The researchers created several network algorithms using both approaches and evaluated their advantages before deciding to combine them. Among a variety of ensemble methods, they chose a method using a judge neural network that would select the best ensemble response in each case. The team combined seven disparate language models (Gemini-3-Pro-Preview, GLM-4.6, Llama-3.3-70B-Instruct, Qwen3-235B-A22B-Instruct, Claude 4.5 Haiku, Qwen2.5-32B-Instruct, and their own model, Meno-Lite-0.1) and used GPT-4o-mini to select the best response in each case. The diversity of models and approaches provided an additional boost in quality.

"The Meno-Lite-0.1 model, our team's own development based on Qwen2.5-7B-Instruct, deserves special attention. This compact model with 7 billion parameters was specifically retrained for use in RAG pipelines on a corpus of Russian- and English-language educational data.
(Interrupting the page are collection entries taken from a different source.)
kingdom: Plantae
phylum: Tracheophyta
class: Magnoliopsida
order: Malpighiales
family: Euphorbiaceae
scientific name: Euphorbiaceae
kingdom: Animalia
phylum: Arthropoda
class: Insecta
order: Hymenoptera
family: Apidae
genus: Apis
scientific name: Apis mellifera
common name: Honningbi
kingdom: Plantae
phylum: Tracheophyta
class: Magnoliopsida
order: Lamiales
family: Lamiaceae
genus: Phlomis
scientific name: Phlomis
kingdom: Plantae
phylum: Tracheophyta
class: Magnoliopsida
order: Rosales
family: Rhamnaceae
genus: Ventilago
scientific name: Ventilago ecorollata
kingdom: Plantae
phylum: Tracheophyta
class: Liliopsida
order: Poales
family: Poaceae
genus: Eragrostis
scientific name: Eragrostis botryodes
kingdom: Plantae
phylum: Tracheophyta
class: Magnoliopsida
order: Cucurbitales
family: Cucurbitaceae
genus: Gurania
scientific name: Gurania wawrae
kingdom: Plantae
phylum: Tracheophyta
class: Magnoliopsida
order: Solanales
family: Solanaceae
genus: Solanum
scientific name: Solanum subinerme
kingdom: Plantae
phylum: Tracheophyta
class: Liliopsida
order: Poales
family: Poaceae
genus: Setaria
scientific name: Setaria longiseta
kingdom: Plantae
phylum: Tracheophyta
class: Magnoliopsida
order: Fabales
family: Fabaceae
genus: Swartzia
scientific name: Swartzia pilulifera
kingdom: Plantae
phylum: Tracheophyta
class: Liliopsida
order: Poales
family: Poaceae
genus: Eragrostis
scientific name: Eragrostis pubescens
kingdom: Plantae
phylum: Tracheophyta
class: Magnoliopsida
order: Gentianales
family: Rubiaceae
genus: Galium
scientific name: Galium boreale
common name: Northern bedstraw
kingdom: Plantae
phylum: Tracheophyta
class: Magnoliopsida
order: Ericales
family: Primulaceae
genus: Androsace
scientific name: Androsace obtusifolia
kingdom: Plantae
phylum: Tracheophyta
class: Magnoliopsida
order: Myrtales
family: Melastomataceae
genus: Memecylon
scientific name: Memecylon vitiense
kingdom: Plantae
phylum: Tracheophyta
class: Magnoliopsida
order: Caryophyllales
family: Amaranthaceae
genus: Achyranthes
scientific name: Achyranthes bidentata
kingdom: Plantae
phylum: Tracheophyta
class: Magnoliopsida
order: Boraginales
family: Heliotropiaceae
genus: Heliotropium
Despite its small size, Meno-Lite demonstrated performance comparable to significantly larger models and contributed to the ensemble's final result," explained Ivan Bondarenko.

The NSU team that participated in the competition included current and former NSU students and staff: Mikhail Kulakov, a master's student in the machine learning program implemented jointly with the School of Data Analysis and the Faculty of Mathematics and Mechanics of NSU; Ivan Chernov, a fourth-year student at the NSU Institute of Intelligent Robotics; Mikhail Komarov, a graduate of the NSU Institute of Intelligent Robotics and chief engineer of the RAGU open source project; Oleg Sedukhin, a graduate of the NSU Faculty of Information Technology; and Roman Derunets, a graduate of the NSU Institute of Intelligent Robotics and a participant in the Meno project.

A scientific paper describing their proposed solution has been submitted for peer review and will be presented at the ACL (Association for Computational Linguistics) conference, the world's largest scientific forum on computational linguistics. Ivan Bondarenko emphasized that the results obtained are already being used in the development of the university's internal project, Meno, an intelligent system based on RAG technologies. The methods developed by the team members can be used to improve the quality of dialog systems that work with external knowledge bases, including corporate and educational applications.